Last spring, while trying to log into Health and Wellness Services’s patient portal for a blood work appointment, I was presented with the following message:

(characters such as * & $ % ‘ < > ! # may not be used in your Password)

So I changed passwords. Had I known what I was doing, I would have gladly remained locked out of the patient portal and not gotten my blood test done, as doing so forced me to sign up early for the privilege of using Okta.

Okta is the new third party multi-factor authentication (MFA) service used by the College to secure our Google accounts. Apparently, it will soon be linked to more services; the Office for Information Technology (OIT) website says, “You will see more apps appear in the dashboard as OIT integrates them with with Okta.” 
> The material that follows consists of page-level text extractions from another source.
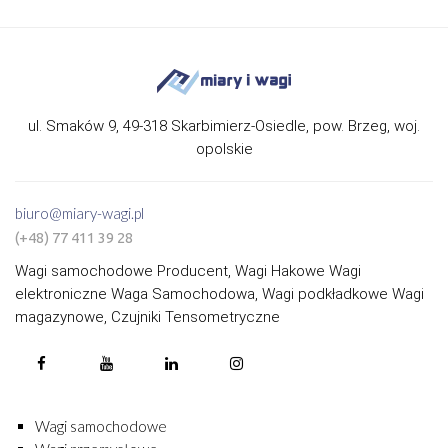
ul. Smaków 9, 49-318 Skarbimierz-Osiedle, pow. Brzeg, woj.
opolskie
biuro@miary-wagi.pl
(+48) 77 411 39 28
Wagi samochodowe Producent, Wagi Hakowe Wagi
elektroniczne Waga Samochodowa, Wagi podkładkowe Wagi
magazynowe, Czujniki Tensometryczne
Wagi samochodowe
Okta provides the College with a management system for user credentials, a website (sso.williams.edu) through which students enter said credentials and are then redirected to Google Workspace sites. By default, in order to verify their identities, users must use the Okta Verify app on their phone to complete MFA.

Our issue, first and foremost, is with mobile app-based MFA as a whole, which, to be fair, is so ubiquitous that it is not entirely the College’s fault but rather a symptom of the first world’s recent obsession with delegating more and more practical tasks to mobile devices. App-based MFA not only encourages but requires 24/7 cell phone access; other examples include required text message verification, QR code menus at restaurants, and remote check deposit systems. While there is nothing intrinsically wrong with these features, their requirement is a huge inconvenience for people trying to minimize maladaptive phone usage in an age where it often does more harm than good. 

More pertinent to the College, however, is the irritating inefficiency of Okta’s log-in website. For most students, it is a minor inconvenience: a slow website making the log-in process slightly more unpleasant. Even when functioning perfectly, the Okta servers usually take over five seconds to complete the login process. For us and a few others running quality-of-life or privacy-enhancing browser extensions, it has forced us to choose between abandoning our technology preferences and a daily nightmare of mediating the differences between Okta’s website and these features. 

For instance, because logging in via Okta always involves several unnecessary redirects and new tabs, Multitab Containers (a Firefox extension that lets you separate school tabs from personal tabs) causes it to loop into the same transition screen over and over again, forcing users to edit the link by hand to skip the intermediary loading site and go straight to Google Workspace (which, even then, sometimes mysteriously doesn’t work). Landing page redirects are widely considered bad web design throughout the industry. Okta’s website is a good example of how convoluted and inconsiderate code tested in a vacuum can result in sites which are unusable on devices running anything but vanilla versions of Google Chrome.

Compare this system to Google’s native MFA system — which the College used to employ — and one will find that the user experience has worsened in practically every way. While not the fastest possible MFA system, it is at least not a migraine-inducing mess to use. This is because Google’s servers are much faster, and their log-in screen is able to receive feedback from mobile apps without the need for several redirects.

Another issue with Okta is the lack of an obvious need for it, coupled with higher costs. Using Okta’s website, we estimate that the College is paying Okta $6 per user per month, which amounts to about $150,000 a year to cover all students — not even counting faculty and staff. This is especially strange in the light of recent cuts to the Dining Services budget — all for a program that runs so much unnecessary code that it takes a whole team to keep the tangled mess from sending our browsers into infinite redirect loops. While this may be a smart move on the part of the developers who get paid to maintain Okta, it doesn’t make for a good product. We can only imagine that OIT must have been persuaded by the magic charms of salespeople over Zoom meetings.

While we’re all stuck with Okta account management for the moment, you don’t have to use the Okta Verify app. If you email OIT, they will add you to a group of users who are authorized to use Google Authenticator or even your phone’s built-in biometric authenticator instead. Then, in your settings at sso.williams.edu, you can remove Okta as a verification method and add an alternative.

If stopping hackers were our first priority, then perhaps the College is right to use Okta. After all, the only surefire way to prevent unauthorized account access is to prevent any student from logging in at all.

Satya Benson ’26 is from Heath, Mass. 

Santiago Ferris ’26 is from Caracas, Venezuela.